John "Crash" Matos came to campus on Jan. 20-22 to work with Fairfield students on works of grafitti art.

Eccentric. Abstract. Rebellious. In your face. These are just some of the words that can describe Johnny “Crash” Matos’s artwork that is in the new art exhibit at Fairfield University’s Walsh Art Gallery from January 28-Februrary 28, 2010.

Crash got his start in the art world in a very unique and slightly illegal way. At the young age of 13, he spray-painted subway cars in New York. Now he carries an impressive “resume,” including painting guitars for rock legend Eric Clapman, and displaying works in museums all over the world, such as:

  • Museum of Modern Art
  • Stedelijk Museum, Amsterdam
  • Museum Boymans-van Beuninger, Rotterdam
  • Private galleries of Silvana and Enrico Coveri in Milan and Florence
  • Giovanni Agnelli, Milan
  • Dakis Jannous, Athens

The opening of the art exhibit on Tuesday, January 28th brought a crowd as unique as the artwork itself. Fairfield students mingled with onlookers of all ages for the event. When asked what he thought of Crash’s work, art appreciator Pete Baxter, said, “I had never heard of him before, but obviously he’s pretty world renown. His work is so original. He has a unique perspective on female faces, sometimes they’re even menacing.
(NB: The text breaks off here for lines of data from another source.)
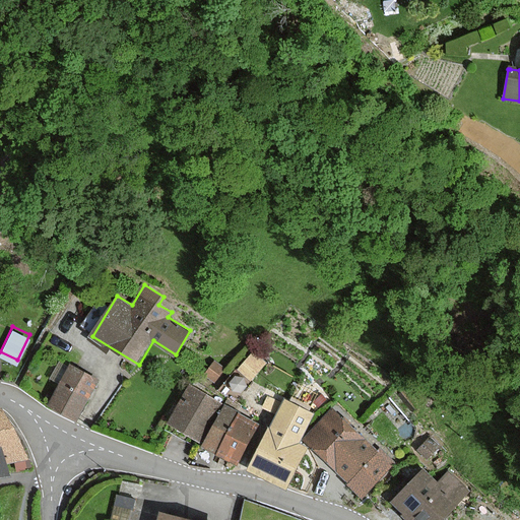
[(101,380),(72,365),(53,403),(81,418),(101,380)]
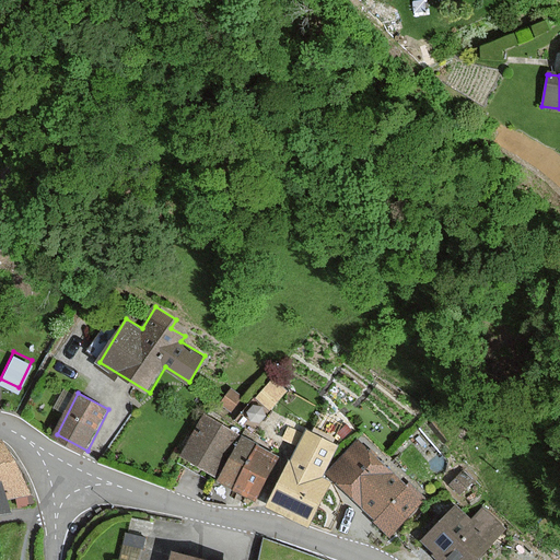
[(240,433),(206,415),(184,454),(217,473),(240,433)]
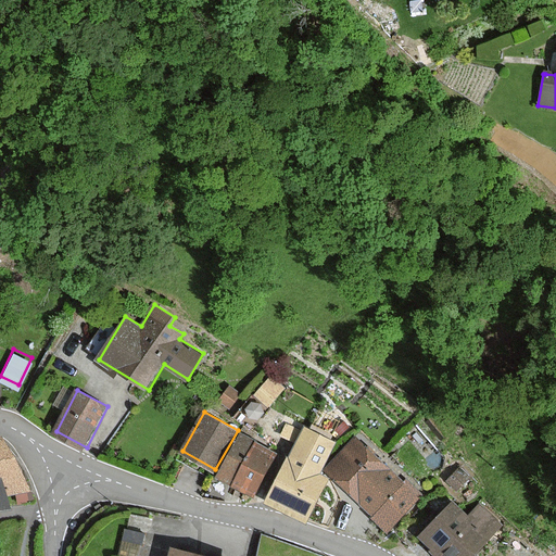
[(337,442),(306,427),(290,458),(288,457),(266,501),(308,521),(330,478),(320,474),(337,442)]
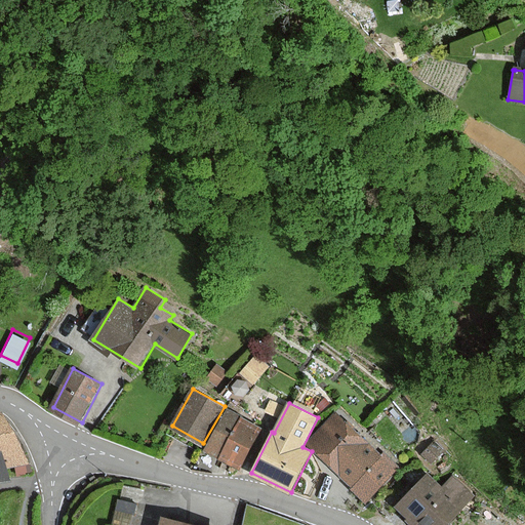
[(31,461),(0,407),(0,473),(9,472),(8,463),(31,461)]
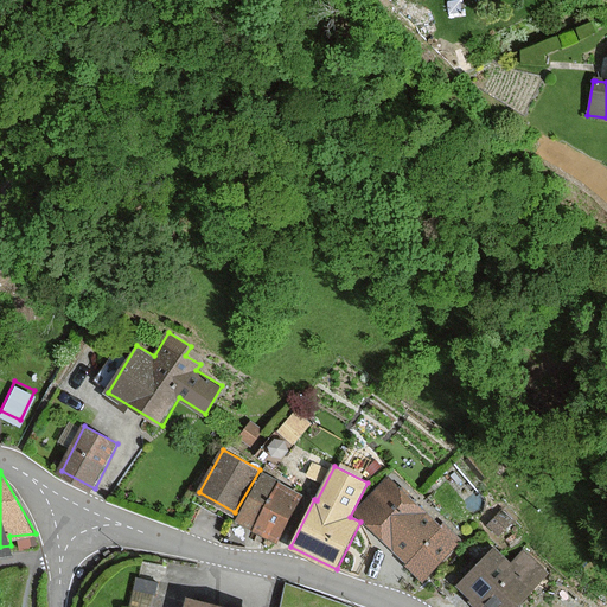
[(302,494),(264,474),(241,519),(279,540),(302,494)]
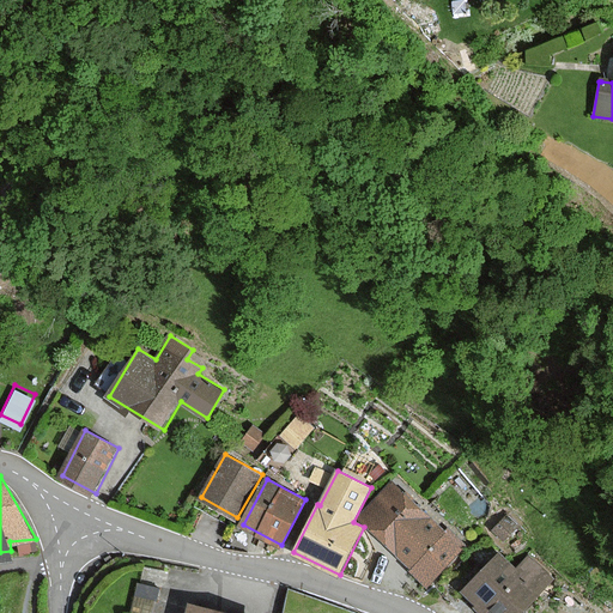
[(362,519),(411,566),(448,529),(398,481),(362,519)]
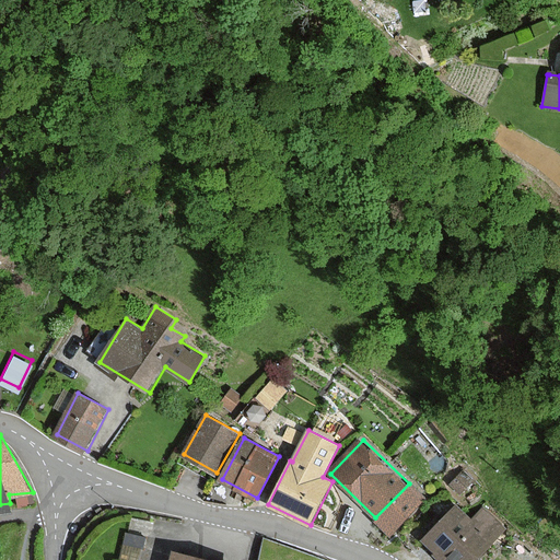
[(426,500),(409,483),(375,517),(392,534),(426,500)]
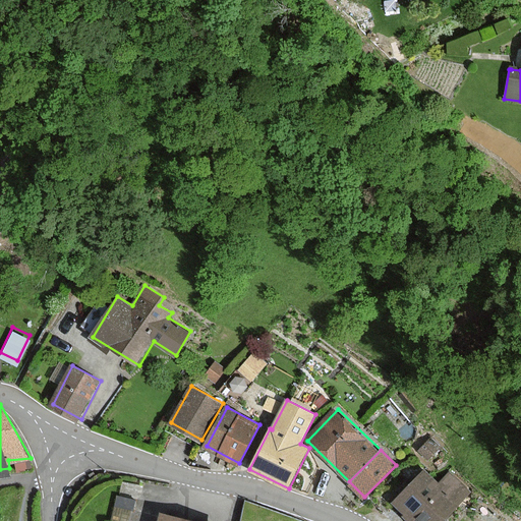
[(442,520),(469,491),(451,475),(442,484),(424,469),(395,502),(415,520),(442,520)]
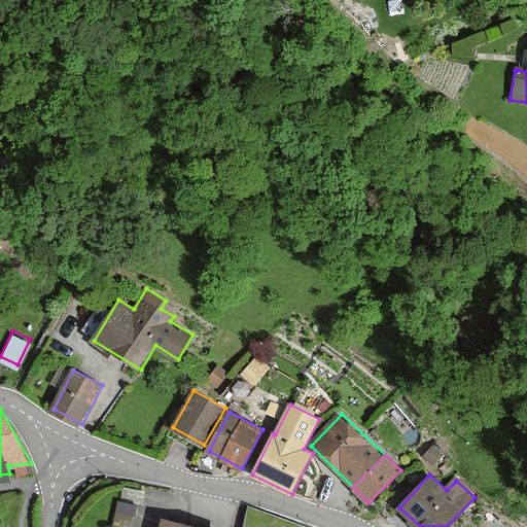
[(131,521),(137,501),(120,496),(114,516),(131,521)]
It makes me question what those females mean or represent?”

Geoff Staysniak ‘10 agrees with Mr. Baxter, and despite not knowing much about art, surprises himself with how much he has to say about Crash’s work. “When I see his artwork, the word vibrant comes to mind; you just don’t get bored looking at it. It grabs me from afar,” he said. “There’s also a lot going on in the paintings. It’s like organized chaos, but I don’t feel overwhelmed. Two thumbs up for this guy.”

spotlight_crash_studentsThe mere fact that Crash got started as a “criminal” seems to add to his charm and the rebelliousness evoked within each painting. Thomas Zingarelli, the Quick Center’s executive director, laughs good-naturedly at how Crash got started in the business. “It’s fabulous,” he said. “I remember being on the train as a kid, back in the 60’s in the Bronx, and I liked looking at the graffiti. I mean I guess it’s defacement, but when you’re young, you love how artists can get away with it.”

It seems that Crash’s work struck a chord with the Fairfield community – accentuating a youthful outlook and an unabashed creativity that dares you to step outside of the box.